If your child recently graduated from high school or college and is starting a full-time job with benefits, now is a good time to review relevant tax issues.

New hires should make sure they set the right level of withholding. They are asked to complete Form W-4, "Employee's Withholding Allowance Certificate," to allow the employer to calculate how much federal and state income tax to withhold from each paycheck. More withholding allowances result in less income tax being deducted.

Graduates starting a new job may be eligible to receive benefits provided by their employer. The type of benefits offered will vary from employer to employer.

Typical employee benefits include:

    • Health insurance benefits - Some employers subsidize the cost of health insurance premiums, with the employee paying a portion and the employer paying the remainder. Other employers have employees pay the full cost of the benefits.

Amounts paid by the employer aren"t added to gross pay.
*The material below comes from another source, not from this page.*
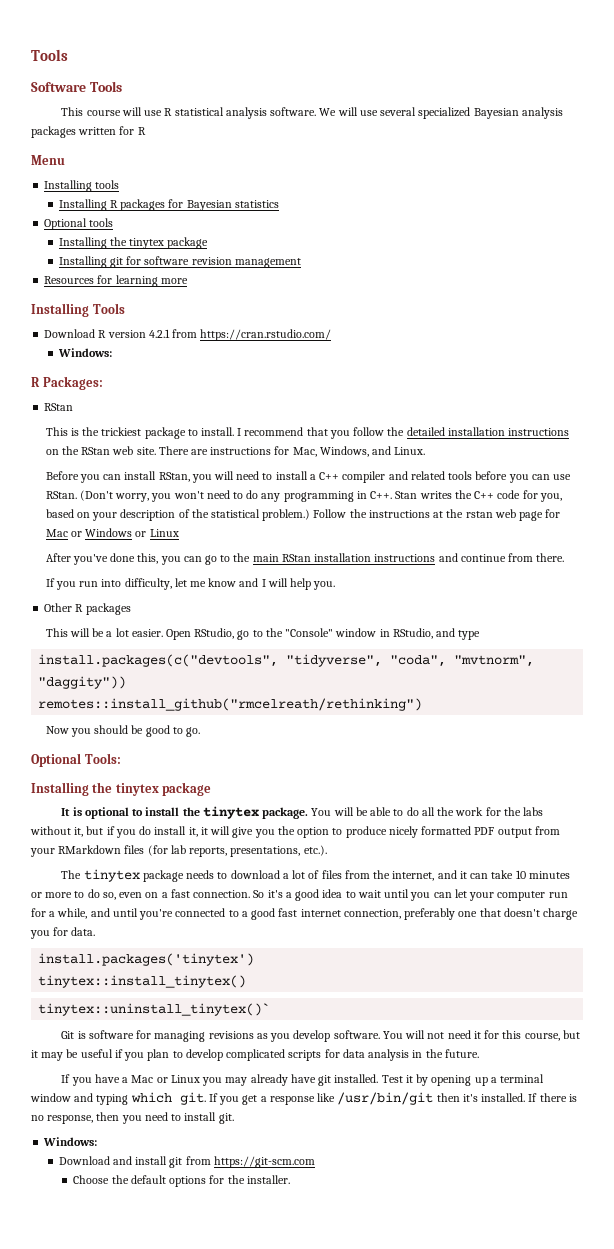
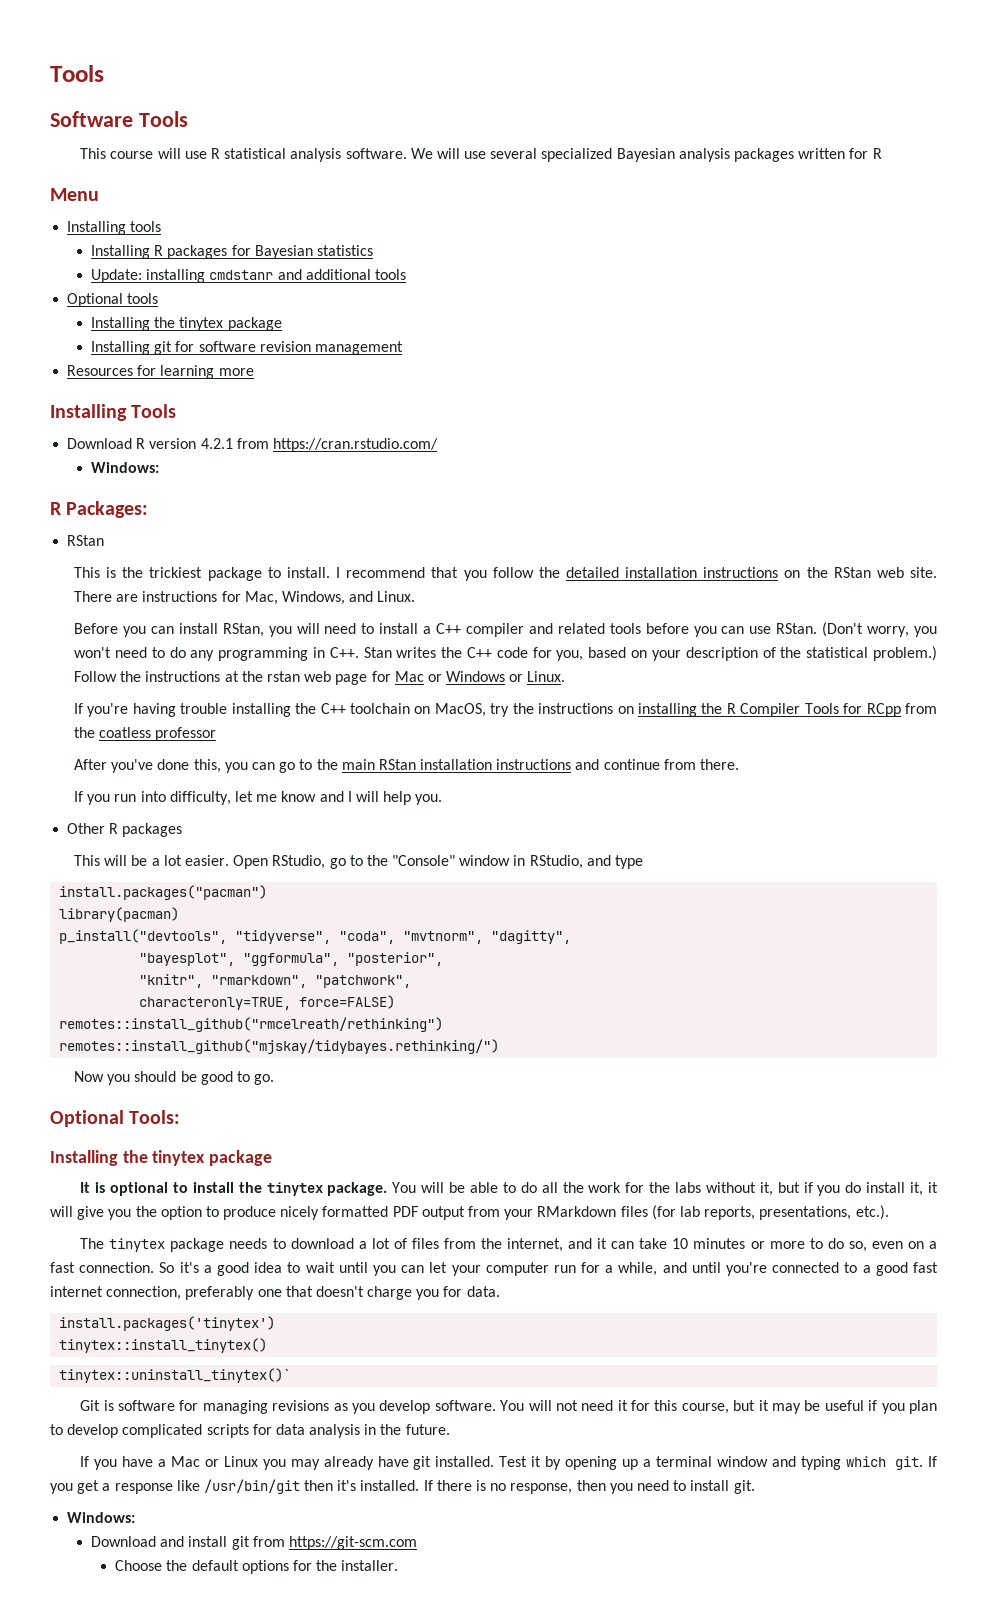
(279, 204) none -> [91,269,407,283] // Update: installing cmdstanr and additional tools
[149,529,179,537] Linux -> [527,671,566,682] [74,703,937,717] [74,727,217,741] Linux. // If you're having trouble installing the C++ toolchain on MacOS, try the instructions on installing the R Compiler Tools for RCpp from the coatless professor
[38,654,535,667] [38,676,127,689] install.packages(c("devtools", "tidyverse", "coda", "mvtnorm", "daggity")) -> [59,885,268,900] [59,907,180,922] [59,929,572,944] [139,952,444,966] [139,974,412,988] [139,995,396,1010] install.packages("pacman") // library(pacman) // p_install("devtools", "tidyverse", "coda", "mvtnorm", "dagitty", // "bayesplot", "ggformula", "posterior", // "knitr", "rmarkdown", "patchwork", // characteronly=TRUE, force=FALSE)
(423, 704) none -> [59,1039,500,1054] // remotes::install_github("mjskay/tidybayes.rethinking/")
These payments are not subject to the federal income tax, Social Security and Medicare taxes, and possibly state income taxes.

    • Medical expense reimbursement - Some employers offer reimbursements for out-of-pocket medical expenses. Reimbursements may be made directly by the employer or through a flexible spending account (FSA) or a health savings account (HSA).

These two types of accounts have subtle differences. FSAs must be used up during the year, and any unspent funds are forfeited. HSAs can accumulate funds year after year without a forfeiture feature.

Some employers fund all or part of the HSA, which is tax-free to the employee. Funds contributed by an employee to an HSA may be tax-deductible.

    • Life insurance coverage - Some employers sponsor a group term life insurance plan. These plans provide employees with the opportunity to purchase term life insurance at a group rate. If the employer pays part or all of the cost of the insurance, premiums on the first $50,000 of coverage are tax-free to the employee.
    • Retirement savings plans - Many employers offer a group retirement savings program for their employees. Such plans are designed to enable employees to set aside either a percentage of their income or a fixed-dollar amount each paycheck. The earlier people start saving, the less they may need to set aside later in life to reach their retirement goals. Those savings are deposited in a separate trust managed by the employer.

There are several types of retirement savings plans offered by employers. The most common are the 401(k) plan and the 403(b) plan. These plans provide the opportunity for employees to save money on a pretax basis. As an option, the employer may contribute additional funds.

While investments in these accounts generally accumulate tax-free, taxes may be imposed when funds are distributed from the account, and additional penalties may occur if an employee withdraws funds prior to reaching retirement age. Some plans also permit additional after-tax contributions.

  • Transit benefits - Some employers offer subsidies for taking public transit, carpooling or bicycling to work. Depending on how the plan is designed, these benefits can be tax-free to the employee.
  • Education benefits - Some employers offer subsidies for employees to continue their college studies. Employers can reimburse employees tax-free for tuition expenses of up to $5,250 per year. For 2012, this benefit is also available for graduate-level courses.